1. Field of the Invention
The present invention relates to luminescent polymers suitable for use in organic light-emitting devices (OLEDs), organic solid-state lasers, photovoltaic cells, and electrochromic displays. The invention further relates to a method of producing the luminescent polymers, and of producing OLEDs, organic solid state lasers, photovoltaic cells and electrochromic displays employing such luminescent polymers in an active layer.
2. Description of the Related Art
Conjugated polymer semi-conductors have attracted attention for optoelectronic applications that traditionally have been the domains of inorganic semi-conductors. The structural flexibility, the very low cost for processing, and the flexible thin film features of conjugated polymers make organic semi-conductive polymer devices competitive with the inorganic semiconductors. Most conjugated polymers are highly luminescent, and they have attracted great attention in light-emitting device applications and for use in organic solid-state lasers.

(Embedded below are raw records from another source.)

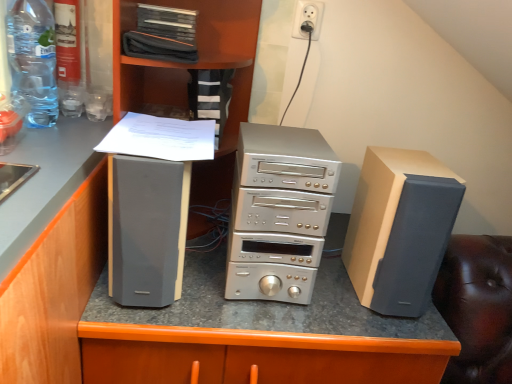
The image size is (512, 384). Identify the location of free point above white paper at center (from a real-world perspective). (163, 134).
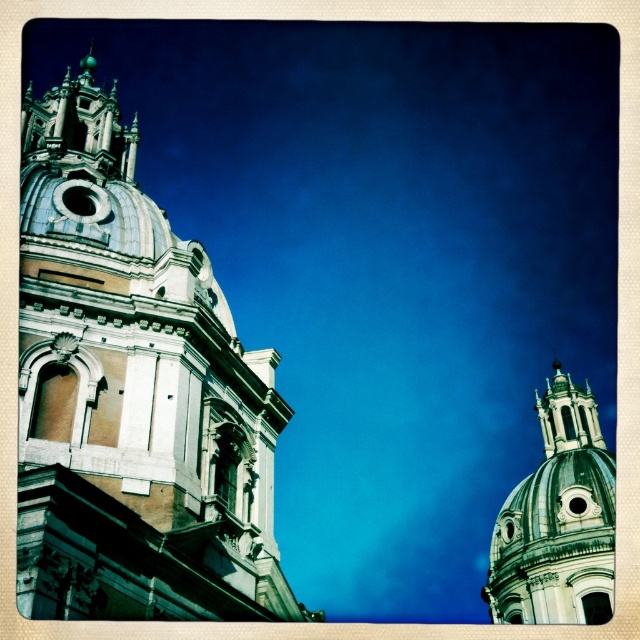
You are an architect planning to place a 10m wide statue between the white stone church at left and the white marble dome at upper right. Based on their widths, can the statue fit between them?

The white stone church at left might be wider than white marble dome at upper right, so the statue could potentially fit between them if the combined width of both structures allows space. However, the exact dimensions are uncertain without precise measurements.

You are an architect analyzing the layout of this architectural scene. You need to determine the relative positioning of the white stone church at left and the white marble dome at upper right. Which object is positioned to the left of the other?

The white stone church at left is to the left of the white marble dome at upper right.

You are standing at the center of the image and want to locate the white stone church at left. According to the coordinates given, in which direction should you look to find it?

The white stone church at left is located at coordinates point (x=132, y=394), which means it is positioned to the left and slightly above the center of the image. Therefore, you should look to the left and slightly upwards to locate it.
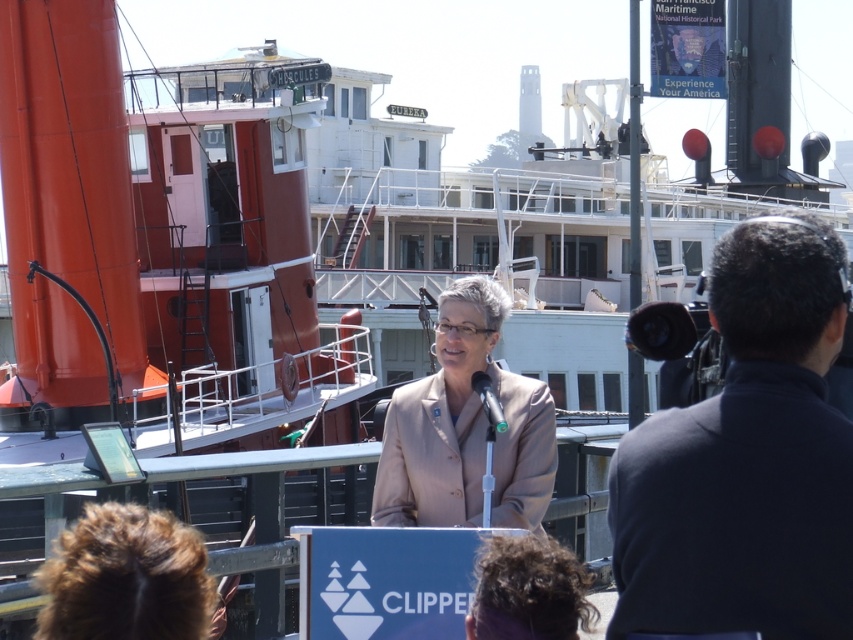
Can you confirm if beige fabric jacket at center is positioned below green matte microphone at center?

Actually, beige fabric jacket at center is above green matte microphone at center.

Locate an element on the screen. beige fabric jacket at center is located at coordinates (465, 428).

Is dark blue jacket at right behind brown fuzzy hair at lower left?

No, it is in front of brown fuzzy hair at lower left.

Is point (730, 417) closer to camera compared to point (109, 532)?

No, (730, 417) is further to viewer.

Locate an element on the screen. dark blue jacket at right is located at coordinates (746, 458).

Does dark blue jacket at right appear over beige fabric jacket at center?

No.

Does dark blue jacket at right appear on the left side of beige fabric jacket at center?

No, dark blue jacket at right is not to the left of beige fabric jacket at center.

Between point (653, 593) and point (515, 504), which one is positioned in front?

Point (653, 593)

This screenshot has height=640, width=853. In order to click on dark blue jacket at right in this screenshot , I will do `click(746, 458)`.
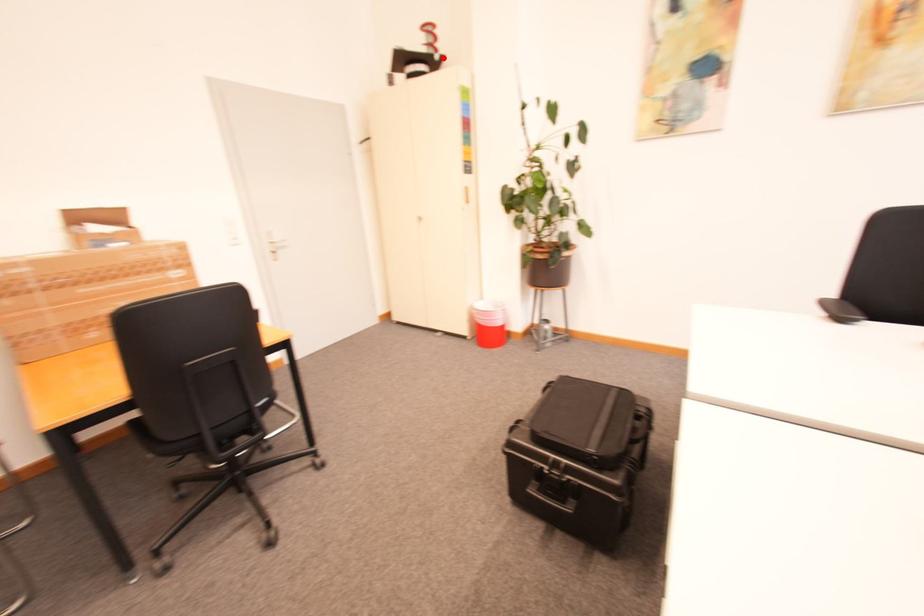
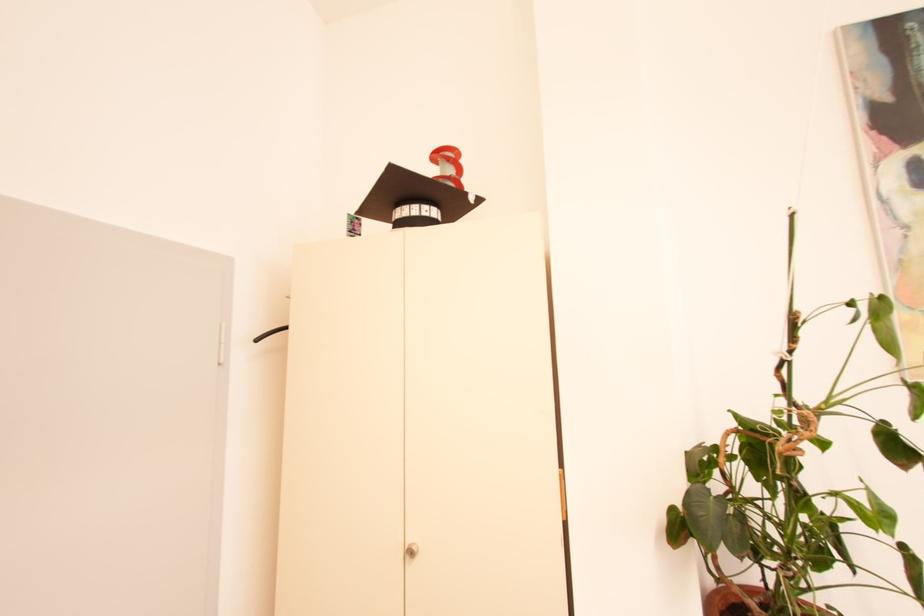
Question: I am providing you with two images of the same scene from different viewpoints. A red point is marked on the first image. Is the red point's position out of view in image 2?

Choices:
 (A) Yes
 (B) No

Answer: (B)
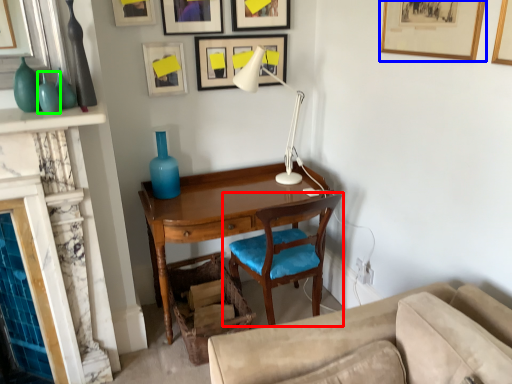
Question: Which is farther away from chair (highlighted by a red box)? picture frame (highlighted by a blue box) or turquoise (highlighted by a green box)?

Choices:
 (A) picture frame
 (B) turquoise

Answer: (B)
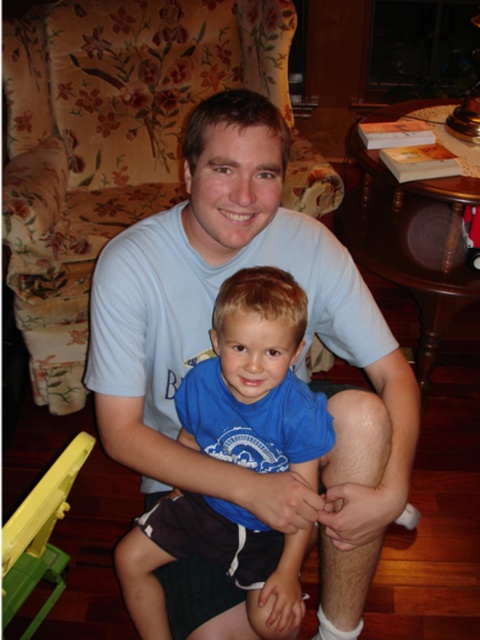
You are a photographer setting up for a family portrait. The floral fabric armchair at upper left is in the scene. To ensure both the subjects and the armchair are in focus, what should be the minimum distance you set your camera focus? Please provide your answer in feet based on the given information.

The floral fabric armchair at upper left is 5.33 feet from the camera. To ensure both the subjects and the armchair are in focus, the minimum focus distance should be set to 5.33 feet.

You are standing in the room where the father and son are sitting. You want to move from the floral fabric armchair at upper left to the blue cotton shirt at center. Which direction should you move?

The floral fabric armchair at upper left is located above the blue cotton shirt at center, so you should move downward to reach the blue cotton shirt at center.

Recent improvements in performance characteristics of organic/polymer LEDs have led to renewed interest in organic lasers. Laser emission in general relies on two key ingredients: first, the active material must exhibit strong stimulated emission. Second, there has to be an optical feedback mechanism. The first requirement is fulfilled for a variety of state-of the-art conjugated polymers. The observation of gain narrowing via amplification of spontaneous emission (ASE) in planar conjugated polymer wave guides has proven that conjugated polymers can exhibit high optical gain comparable to the best inorganic semiconductor laser materials.(M. D. McGehee and A. Heeger, Adv. Mater., 2000, 12(22), 1655-1668). The second important condition for lasing, namely an optical feedback, has to be accomplished by a suitable resonator geometry which is dependent on physical device configuration. Recent realization of the first organic solid state injection laser pumped by electrical charge injection reveals that the current is at the level of more than 1000 A/cm2 for an electrically pumped organic solid state laser.(J. H. Schon, et al, Science, 2000, 278, 599-601). This is considerably much more than a normal OLED which is operated at a level of 10-100 mA/cm2 (for a brightness between 100-1000 cd/m2). The prospect of compact electrically pumped polymer lasers using their semi-conductor properties is exciting. However, there is indeed a need to develop highly luminescent and highly stabilized polymers.
Luminescent conjugated polymers are generally known in the art and include substituted and unsubstituted poly(phenylene vinylene)s and polyphenylenes. They are widely used in active layers which can be incorporated into a variety of OLED, organic solid-state laser, photovoltaic cell and electrochromic display structures. For all the above applications, polymers are either subject to electrical field, charge injection, or light irradiation conditions. Besides having the luminescence property, the other key parameter for these applications is the stability of the material under conditions of use, including high UV irradiation and high currents. Thus, the materials must maintain a high level of photoluminescent properties in use, as well as maintain their structural integrity.
Efforts to use these conjugated polymers commercially have focused on improving stability. It has been found that stability can be improved by the introduction of highly hindered aromatic rings, such as diphenyl-substituted poly(phenylene vinylene)s and phenyl-substituted poly(phenylene vinylene)s.(U.S. Pat. No. 5,945,502). Even with these improvements, however, stability is still unsatisfactory for use under certain conditions including high UV irradiation and high currents, both of which are normal conditions in OLEDs, organic solid state lasers, photovoltaic cells, and electrochromic displays.